L’argent est la nouvelle drogue des Shanghaïens, a constaté notre journaliste. Développement en accéléré, foules impatientes, vie nocturne débridée : la promesse d’un avenir meilleur rend les gens pressés…

Shanghai
Photo : Patrick Alleyn

La salle enfumée baigne dans la lumière rouge que diffuse l'écran mural où s'affi­chent les cotes de la Bourse de Shanghai. Le crépitement incessant des touches de claviers agace les oreilles : une centaine de Chinois, collés à autant de petits terminaux, tapent frénétiquement des ordres d'achat ou de vente d'actions. Ces gens ordinaires - retraités, ménagères, cols bleus et même un chef coiffé d'une toque - sont venus spéculer dans l'espoir de toucher le gros lot.

Je voulais savoir à quoi rêvent les Shanghaïens. On m'a dit d'entrer dans une banque, au hasard, et de demander « la salle de la Bourse » - une pièce généralement sans fenêtre qui occupe presque tout un étage. Les clients y entrent, enfoncent leur carte bancaire dans un terminal, allument une cigarette et s'élancent avec un frisson dans les montagnes russes du marché chinois.

« J'ai déjà gagné 1 000 yuans [155 dollars] en une semaine. C'est ce que je touche en un mois », lance, sans quitter son écran des yeux, Xu Qi Can, 24 ans, serveur dans un restaurant tout près de là. Chaque jour, il prend sa pause de l'après-midi pour venir jouer son maigre salaire, comme il le ferait au casino. Car les Shanghaïens parient sans cesse. Un titre flambe soudainement ? Ils achètent ! Son prix chute dans la même journée ? Ils s'empressent de vendre ! « Si je travaillais dans un bureau, je pourrais utiliser mon ordinateur pour jouer à la Bourse en cachette, dit le serveur. Tout le monde le fait. »
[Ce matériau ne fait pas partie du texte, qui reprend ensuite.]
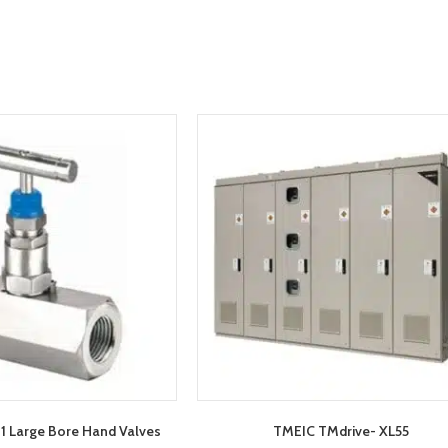
 Large Bore Hand Valves
TMEIC TMdrive- XL55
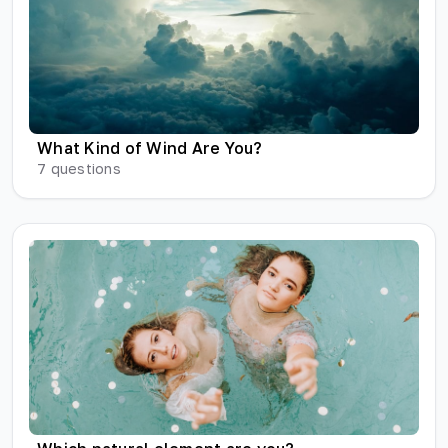
What Kind of Wind Are You?
7
questions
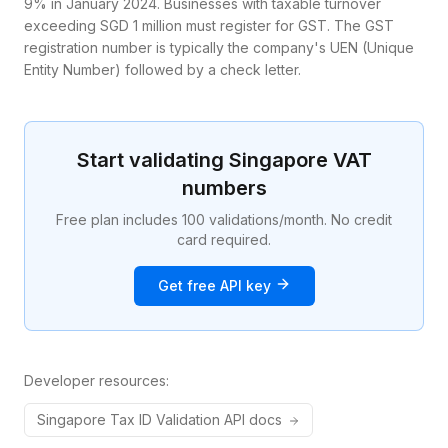
9% in January 2024. Businesses with taxable turnover
exceeding SGD 1 million must register for GST. The GST
registration number is typically the company's UEN (Unique
Entity Number) followed by a check letter.
Start validating
Singapore
VAT
numbers
Free plan includes 100 validations/month. No credit
card required.
Get free API key
Developer resources:
Singapore
Tax ID
Validation API docs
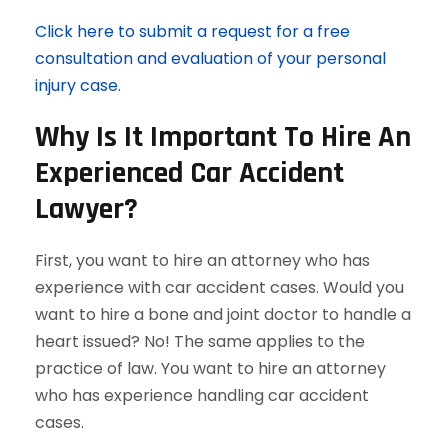
Click here to submit a request for a free
consultation and evaluation of your personal
injury case.
Why Is It Important To Hire An
Experienced Car Accident
Lawyer?
First, you want to hire an attorney who has
experience with car accident cases. Would you
want to hire a bone and joint doctor to handle a
heart issued? No! The same applies to the
practice of law. You want to hire an attorney
who has experience handling car accident
cases.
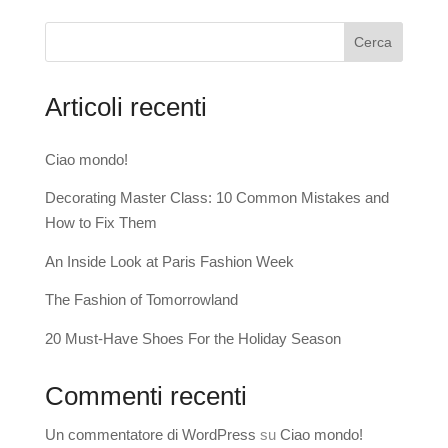
Cerca
Articoli recenti
Ciao mondo!
Decorating Master Class: 10 Common Mistakes and
How to Fix Them
An Inside Look at Paris Fashion Week
The Fashion of Tomorrowland
20 Must-Have Shoes For the Holiday Season
Commenti recenti
Un commentatore di WordPress
su
Ciao mondo!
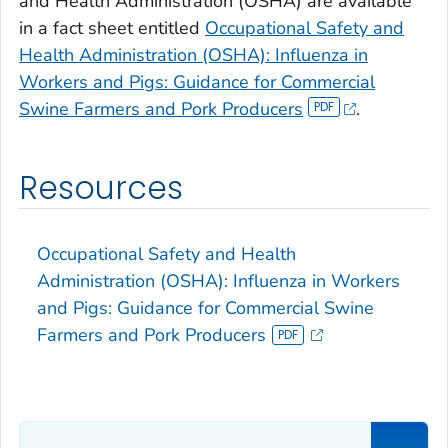
and Health Administration (OSHA) are available
in a fact sheet entitled
Occupational Safety and
Health Administration (OSHA): Influenza in
Workers and Pigs: Guidance for Commercial
Swine Farmers and Pork Producers
.
Resources
Occupational Safety and Health
Administration (OSHA): Influenza in Workers
and Pigs: Guidance for Commercial Swine
Farmers and Pork Producers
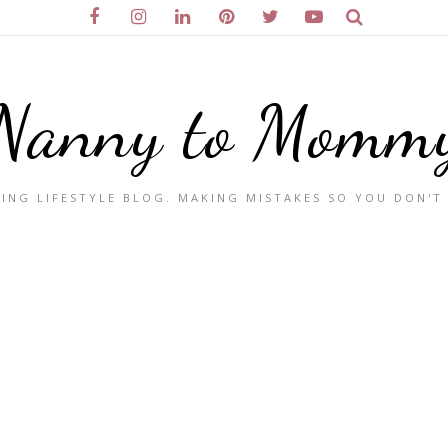
Nanny to Momm
ING LIFESTYLE BLOG. MAKING MISTAKES SO YOU DON'T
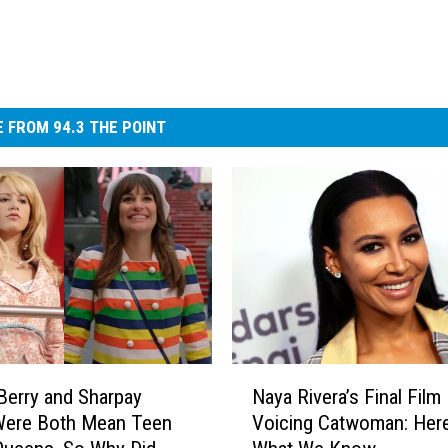
 FROM 94.3 THE POINT
N
Berry and Sharpay
Naya Rivera’s Final Film 
a
Were Both Mean Teen
Voicing Catwoman: Here
y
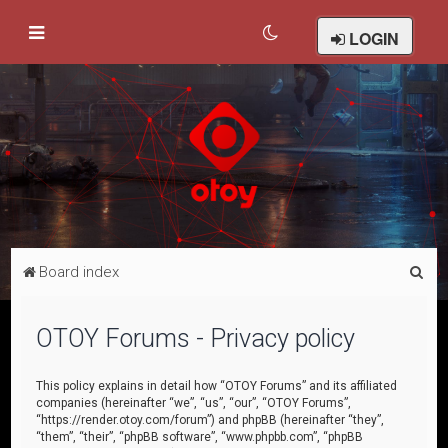
LOGIN
S
Board index
e
a
OTOY Forums - Privacy policy
r
c
This policy explains in detail how “OTOY Forums” and its affiliated
companies (hereinafter “we”, “us”, “our”, “OTOY Forums”,
h
“https://render.otoy.com/forum”) and phpBB (hereinafter “they”,
“them”, “their”, “phpBB software”, “www.phpbb.com”, “phpBB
S'enrichir, le plus vite possible. C'est le mantra de la majorité des 20 millions d'habitants de Shanghai, le souffle qui anime cette pointe de terre hérissée de gratte-ciel à peine plus grande que la région métropolitaine de Montréal.

Le symbole de cette mégapole est la Perle de l'Orient, une tour de télévision plantée en 1995 sur la rive est du Huangpu, petit fleuve qui divise la ville en deux. Cette flèche futuriste pointée vers le ciel évoque un vaisseau spatial prêt à décoller. Elle est la promesse d'un avenir meilleur pour 1,3 milliard de Chinois, dont la moitié vit toujours dans la pauvreté. « Regardez autour, clame-t-elle du haut de ses 468 m. Ce que vous voyez est l'exemple à suivre. L'avenir de la Chine ! » Ce que l'on voit, ce sont les tours d'acier de Lujiazui, le Wall Street chinois, dont les têtes disparaissent dans l'épais brouillard hivernal. Des autoroutes surélevées qui se chevauchent et s'entremêlent comme des serpents dans un panier. Des carrefours illuminés d'ensei­gnes clignotantes et d'écrans géants. Et des Chinois, vêtus à l'occidentale, qui marchent d'un pas rapide, le cellulaire collé à l'oreille, dans ce Manhattan sorti de terre en moins de 20 ans.